Jeremiah at the Inner Gate
Jeremiah 37:13-15 - A Neville Goddard interpretation
Read Jeremiah 37 in context
Scripture Focus
Biblical Context
Jeremiah is seized and accused of siding with the Chaldeans, but he denies it and is taken to the princes and imprisoned. The outer events reveal inner states of belief and loyalty.
Neville's Inner Vision
Look beyond the gate and the outward blows. In Neville's terms, Jeremiah's arrest and the princes' anger are movements within your own consciousness.

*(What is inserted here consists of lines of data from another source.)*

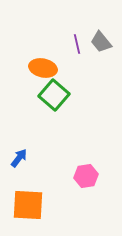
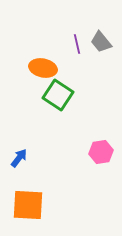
green square: moved 4 px right; rotated 8 degrees counterclockwise
pink hexagon: moved 15 px right, 24 px up
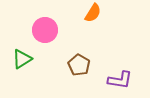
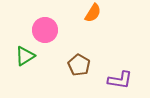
green triangle: moved 3 px right, 3 px up
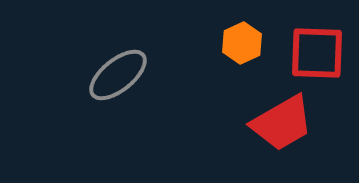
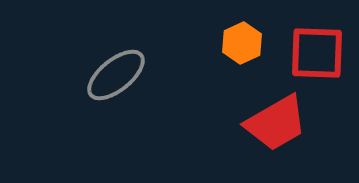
gray ellipse: moved 2 px left
red trapezoid: moved 6 px left
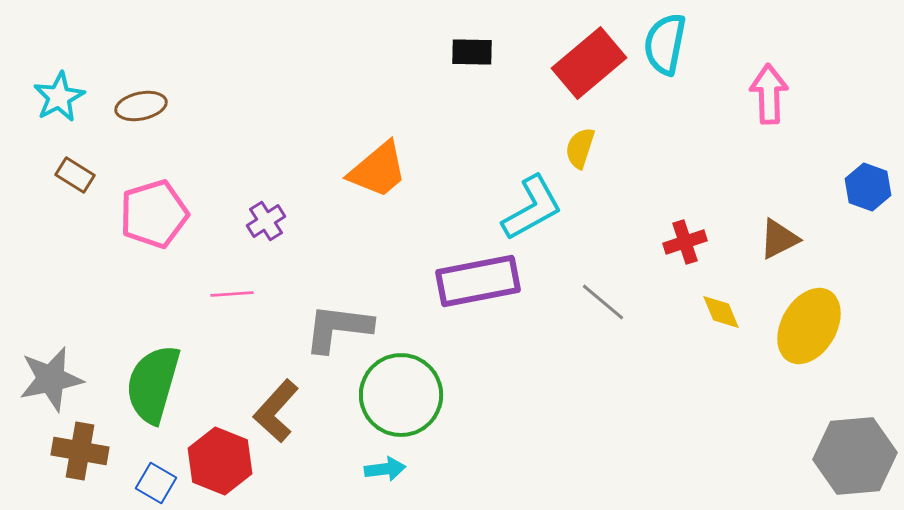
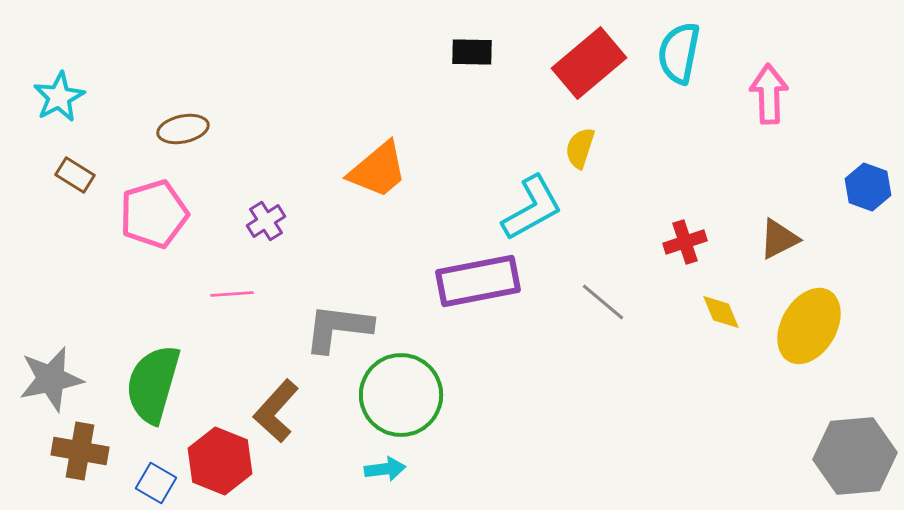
cyan semicircle: moved 14 px right, 9 px down
brown ellipse: moved 42 px right, 23 px down
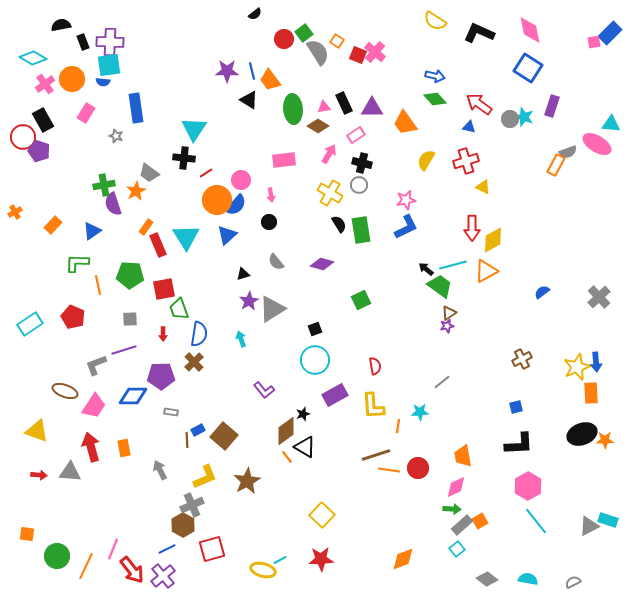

The gate of Benjamin becomes a gate in the mind where a certain identity is guarded by fear; the captain of the ward is a habit of thought, the voice that says you fall away to the Chaldeans. The princes who strike and imprison Jeremiah stand for your conditioned beliefs—the verdicts of others that bind you to a story of exile. What Jeremiah insists—'It is false; I fall not away'—is your true I AM declaring allegiance to the living reality within, not to an external label. In this sense, prophecy is not about a future event but about the present state you choose. If you accept a self divided and judged, you will feel imprisoned; revise to a state of unity and faithfulness to your I AM, and the prison dissolves as merely a misperception. Exile and return are inner cycles: a return to your original, unbound consciousness.
Practice This Now
Imaginative Act: Assume the inner state Jeremiah asserts—'I am faithful to the I AM.' Feel it-real by closing your eyes, repeating the phrase, and breathing three slow breaths as you step from the imagined prison into freedom.